Jessica Piazza was born and raised in Brooklyn, New York. She earned her B.S. in Journalism from Boston University, where she began work as the Favorite Poem Project, serving as an undergraduate intern for United States Poet Laureate Robert Pinsky. The project–which invited people of all ages and from all walks of life to write in about their favorite published poems–sparked her ongoing fascination for poetry the potential that it could have on an individual and community level.
After college, Jessica moved back to New York City, where she took workshops at the New School and the 92nd Street Y. At the former, she met the poet Rebecca Lindenberg, and together they founded the Speakeasy Poetry Series in downtown Manhattan, which ran monthly from 2001 – 2007 and routinely featured poetry greats, such as Paul Muldoon, David Lehman, and Marie Ponsot, reading alongside emerging and mid-career poets.
From New York, Jessica moved to Austin, Texas to pursue her M.A. in English (Creative Writing) at the University of Texas at Austin. While there, she worked with R.J. Lambert and James Capozzi to find funding and create a managerial foundation for Bat City Review, and subsequently edited its inaugural issue. In her final year at UT Austin, she won the prestigious Keene Prize for Literature, and continued to write, read and publish poetry. Under the tutelage of Dr. Thomas Cable, she also began studying prosody, which laid the groundwork for her scholarly work on poetic sound and meter.
In 2007, Jessica moved to Los Angeles to enter the Ph.D. program English Literature and Creative Writing at the University of Southern California, which she will finish this year. Her mentors there have included California Poet Laureate Carol Muske-Dukes, David St. John, and Susan McCabe, and as she delved further into prose writing, Aimee Bender and Dana Johnson.

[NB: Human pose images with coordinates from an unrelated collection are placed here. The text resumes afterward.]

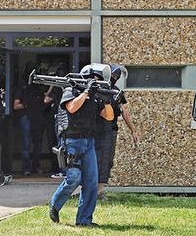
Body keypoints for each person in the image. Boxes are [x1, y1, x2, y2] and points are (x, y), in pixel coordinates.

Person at [48, 67, 114, 226]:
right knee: (74, 178)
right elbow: (71, 108)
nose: (97, 81)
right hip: (71, 142)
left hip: (89, 142)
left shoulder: (96, 95)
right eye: (94, 78)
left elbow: (109, 117)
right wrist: (86, 93)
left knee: (91, 182)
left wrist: (106, 101)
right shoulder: (72, 89)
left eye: (98, 78)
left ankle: (84, 220)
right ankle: (55, 204)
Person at [95, 64, 139, 200]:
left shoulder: (116, 91)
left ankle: (100, 191)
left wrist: (133, 130)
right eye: (113, 75)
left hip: (110, 130)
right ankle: (90, 189)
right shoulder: (96, 88)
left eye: (117, 77)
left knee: (107, 160)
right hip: (95, 130)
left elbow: (124, 111)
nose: (114, 78)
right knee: (94, 159)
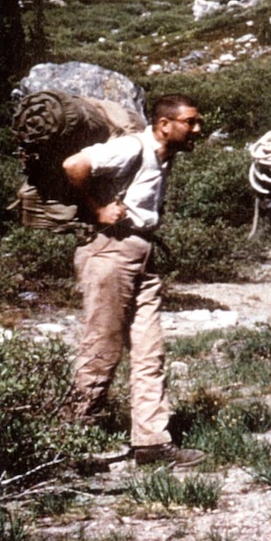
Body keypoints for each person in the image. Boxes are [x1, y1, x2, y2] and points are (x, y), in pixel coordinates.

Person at [63, 94, 207, 468]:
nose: (197, 129)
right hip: (110, 251)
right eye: (190, 122)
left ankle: (151, 442)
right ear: (164, 125)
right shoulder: (131, 147)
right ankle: (67, 439)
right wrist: (97, 209)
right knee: (102, 348)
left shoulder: (164, 156)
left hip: (141, 253)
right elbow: (73, 165)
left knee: (149, 350)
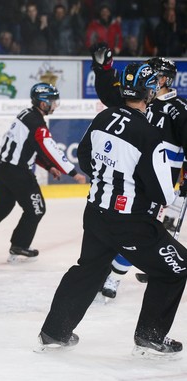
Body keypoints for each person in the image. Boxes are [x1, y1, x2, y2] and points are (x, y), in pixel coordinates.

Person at [38, 62, 186, 359]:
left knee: (89, 269)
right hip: (132, 222)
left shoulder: (104, 117)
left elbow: (84, 157)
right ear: (149, 92)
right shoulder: (149, 134)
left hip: (96, 213)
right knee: (176, 268)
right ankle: (150, 336)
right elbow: (162, 192)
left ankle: (55, 330)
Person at [91, 44, 187, 298]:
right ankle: (103, 270)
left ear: (166, 79)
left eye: (156, 75)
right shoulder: (139, 98)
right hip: (129, 178)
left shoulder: (179, 109)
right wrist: (103, 70)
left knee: (140, 230)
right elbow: (110, 96)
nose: (152, 79)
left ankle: (113, 278)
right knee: (121, 224)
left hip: (157, 182)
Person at [0, 83, 86, 262]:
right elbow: (50, 149)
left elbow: (28, 147)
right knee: (36, 209)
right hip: (18, 173)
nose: (55, 105)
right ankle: (19, 245)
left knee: (3, 206)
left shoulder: (25, 115)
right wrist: (73, 172)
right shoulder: (37, 124)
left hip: (3, 168)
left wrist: (48, 167)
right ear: (43, 103)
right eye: (53, 101)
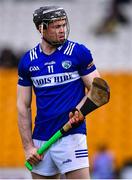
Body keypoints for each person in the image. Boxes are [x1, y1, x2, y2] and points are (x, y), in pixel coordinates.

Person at [17, 6, 110, 179]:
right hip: (41, 140)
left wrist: (79, 111)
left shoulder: (78, 52)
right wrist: (28, 147)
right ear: (41, 28)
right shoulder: (28, 61)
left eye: (63, 25)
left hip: (71, 137)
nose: (62, 30)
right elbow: (23, 106)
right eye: (56, 26)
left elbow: (100, 90)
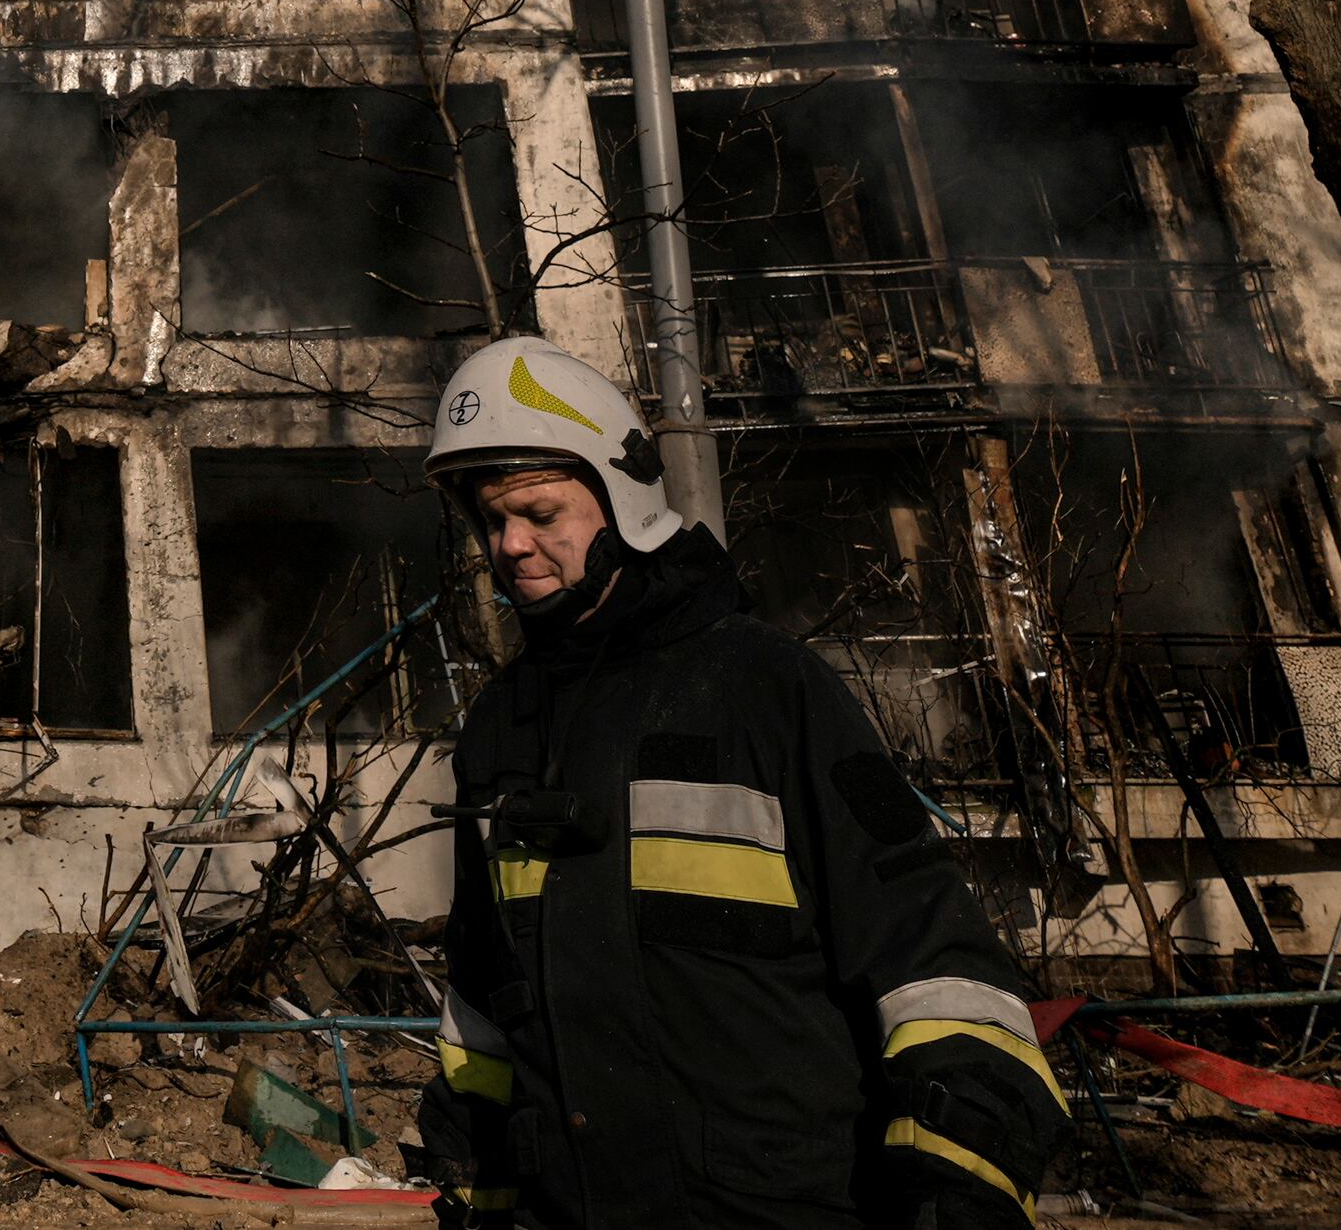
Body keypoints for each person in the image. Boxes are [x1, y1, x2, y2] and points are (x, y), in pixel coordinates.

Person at [417, 337, 1069, 1230]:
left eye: (539, 512)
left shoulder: (769, 693)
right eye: (491, 520)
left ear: (623, 500)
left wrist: (959, 1193)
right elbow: (484, 1003)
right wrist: (478, 1185)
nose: (510, 545)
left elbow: (934, 966)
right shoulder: (500, 732)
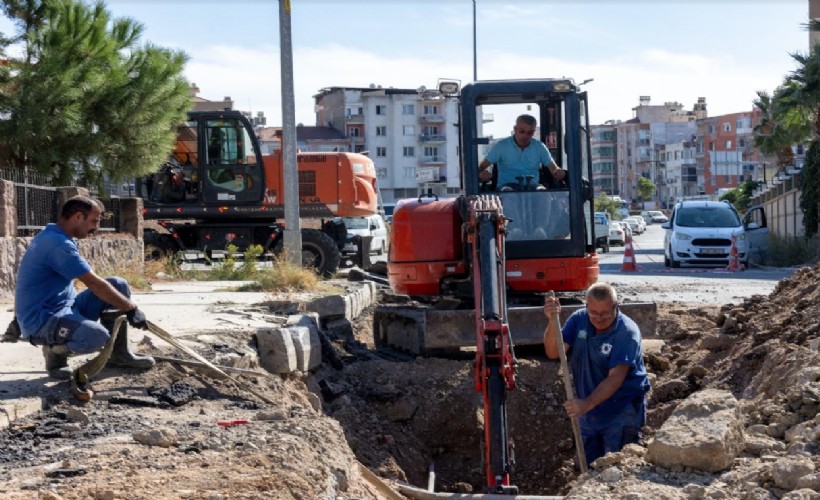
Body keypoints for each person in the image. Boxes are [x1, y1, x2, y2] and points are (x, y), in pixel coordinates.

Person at [15, 195, 155, 380]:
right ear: (78, 217)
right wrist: (131, 308)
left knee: (118, 284)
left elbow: (98, 284)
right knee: (96, 337)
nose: (96, 227)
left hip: (66, 308)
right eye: (94, 221)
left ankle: (118, 355)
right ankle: (55, 352)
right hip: (43, 320)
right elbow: (94, 283)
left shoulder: (56, 235)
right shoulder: (57, 244)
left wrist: (127, 307)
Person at [543, 283, 650, 467]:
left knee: (618, 469)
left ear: (616, 307)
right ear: (586, 307)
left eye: (604, 313)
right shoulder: (579, 319)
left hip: (622, 411)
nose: (598, 318)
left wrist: (586, 403)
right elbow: (553, 352)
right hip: (589, 411)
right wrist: (552, 321)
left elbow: (615, 377)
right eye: (593, 312)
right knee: (588, 469)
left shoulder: (626, 333)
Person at [478, 114, 566, 191]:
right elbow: (481, 167)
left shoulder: (539, 147)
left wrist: (558, 171)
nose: (525, 136)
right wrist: (482, 173)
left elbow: (553, 168)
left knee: (543, 193)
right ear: (515, 129)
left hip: (533, 187)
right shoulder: (501, 146)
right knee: (508, 194)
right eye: (522, 131)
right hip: (507, 187)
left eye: (529, 133)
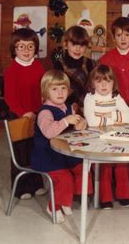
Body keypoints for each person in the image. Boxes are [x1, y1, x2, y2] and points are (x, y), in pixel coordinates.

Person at [30, 70, 91, 224]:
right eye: (54, 89)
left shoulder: (67, 107)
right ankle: (54, 206)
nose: (60, 93)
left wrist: (80, 124)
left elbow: (73, 127)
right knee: (65, 178)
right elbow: (49, 132)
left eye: (63, 88)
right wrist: (65, 121)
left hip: (62, 152)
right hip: (46, 155)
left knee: (82, 168)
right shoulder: (45, 112)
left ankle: (66, 199)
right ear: (46, 91)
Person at [83, 65, 129, 209]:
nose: (104, 85)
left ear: (113, 82)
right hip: (97, 138)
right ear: (93, 83)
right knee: (103, 165)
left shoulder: (115, 96)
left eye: (107, 81)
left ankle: (124, 195)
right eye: (99, 81)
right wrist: (117, 118)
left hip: (116, 137)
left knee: (121, 163)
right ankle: (105, 198)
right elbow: (92, 122)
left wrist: (107, 116)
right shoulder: (90, 98)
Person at [4, 28, 46, 200]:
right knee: (20, 153)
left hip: (37, 115)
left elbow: (43, 90)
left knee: (35, 151)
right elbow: (10, 98)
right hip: (19, 117)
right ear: (14, 49)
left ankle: (36, 184)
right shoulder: (12, 71)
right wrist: (23, 112)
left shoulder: (38, 67)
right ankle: (21, 187)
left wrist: (41, 110)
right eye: (21, 47)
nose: (26, 51)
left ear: (35, 48)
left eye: (30, 46)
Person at [99, 17, 129, 107]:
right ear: (113, 37)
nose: (123, 39)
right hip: (112, 105)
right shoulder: (105, 60)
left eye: (127, 35)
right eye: (119, 35)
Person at [53, 25, 95, 113]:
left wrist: (86, 104)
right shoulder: (59, 64)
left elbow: (92, 85)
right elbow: (61, 86)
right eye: (74, 44)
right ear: (65, 44)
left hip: (88, 104)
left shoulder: (90, 63)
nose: (78, 49)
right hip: (66, 105)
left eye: (82, 45)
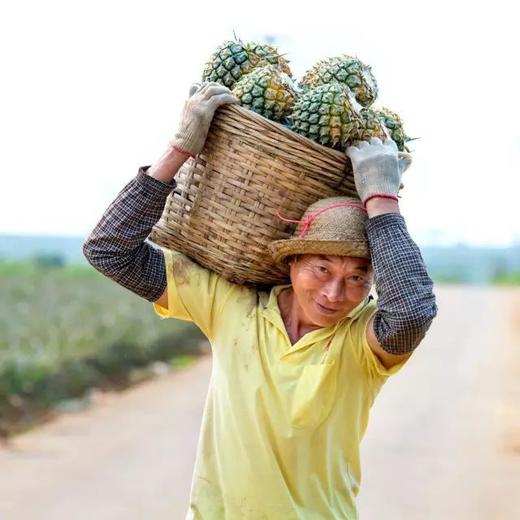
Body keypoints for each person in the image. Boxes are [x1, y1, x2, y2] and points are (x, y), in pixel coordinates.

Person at [83, 81, 438, 519]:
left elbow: (412, 312)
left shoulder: (359, 344)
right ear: (290, 263)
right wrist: (179, 151)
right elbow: (109, 250)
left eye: (356, 277)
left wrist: (382, 200)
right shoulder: (232, 306)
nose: (333, 293)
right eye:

In Los Angeles, Jessica continued her commitment to poetry community and advocacy by co-founding Gold Line Press, a chapbook publishing press sponsored by USC. She is also a contributing editor at The Offending Adam and has blogged for The Best American Poetry and Barrelhouse.
After studying prosody for several years, Jessica's scholarly work has now expanded to sit solidly in the field of Cognitive Poetics. Her dissertation explores the relationship between neuroscience and literature; specifically how the brain processes the visual and sound information of text, and how the reactions to that information inform literary analyses.
Among other places, her work has appeared in The National Poetry Review, Agni, Indiana Review, 32 Poems, The Missouri Review, Mid-American Review, No Tell Motel, 42 Opus, Pebble Lake Review, Rattle, Hobart, Country Dog Review, Coconut, Barefoot Muse, Forklift Ohio, and the anthologies 150 Contemporary Sonnets (University of Evansville Press) and Hot Sonnets (Entasis Press).
She is currently working on a book of essays and lectures on writing with the poet Jill Alexander Essbaum, a series of erasure poems with fiction writer, essayist, and poet Heather O'Neill, a comedic memoir, and a group of short stories in iambic meter. Interrobang is her first collection of poems.